• ИСХОДНЫЕ ДАННЫЕ
※ ※ ※

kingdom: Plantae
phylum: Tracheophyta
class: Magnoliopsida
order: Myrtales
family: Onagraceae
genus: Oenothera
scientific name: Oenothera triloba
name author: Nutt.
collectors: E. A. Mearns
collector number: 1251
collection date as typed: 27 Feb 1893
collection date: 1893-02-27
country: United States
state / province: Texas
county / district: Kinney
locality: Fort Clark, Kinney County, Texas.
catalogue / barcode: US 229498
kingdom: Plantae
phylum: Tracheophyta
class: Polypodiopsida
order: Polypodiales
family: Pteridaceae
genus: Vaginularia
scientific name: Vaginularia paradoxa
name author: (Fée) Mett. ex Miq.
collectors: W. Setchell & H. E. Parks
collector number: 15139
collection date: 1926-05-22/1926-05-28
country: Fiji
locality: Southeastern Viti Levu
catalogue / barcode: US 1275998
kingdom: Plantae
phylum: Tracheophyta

※ ※ ※

Оформите все строки выше как JSON-список строк, где каждой строке соответствует одно значение, а пустые строки пропущены.

[
  "kingdom: Plantae",
  "phylum: Tracheophyta",
  "class: Magnoliopsida",
  "order: Myrtales",
  "family: Onagraceae",
  "genus: Oenothera",
  "scientific name: Oenothera triloba",
  "name author: Nutt.",
  "collectors: E. A. Mearns",
  "collector number: 1251",
  "collection date as typed: 27 Feb 1893",
  "collection date: 1893-02-27",
  "country: United States",
  "state / province: Texas",
  "county / district: Kinney",
  "locality: Fort Clark, Kinney County, Texas.",
  "catalogue / barcode: US 229498",
  "kingdom: Plantae",
  "phylum: Tracheophyta",
  "class: Polypodiopsida",
  "order: Polypodiales",
  "family: Pteridaceae",
  "genus: Vaginularia",
  "scientific name: Vaginularia paradoxa",
  "name author: (Fée) Mett. ex Miq.",
  "collectors: W. Setchell & H. E. Parks",
  "collector number: 15139",
  "collection date: 1926-05-22/1926-05-28",
  "country: Fiji",
  "locality: Southeastern Viti Levu",
  "catalogue / barcode: US 1275998",
  "kingdom: Plantae",
  "phylum: Tracheophyta"
]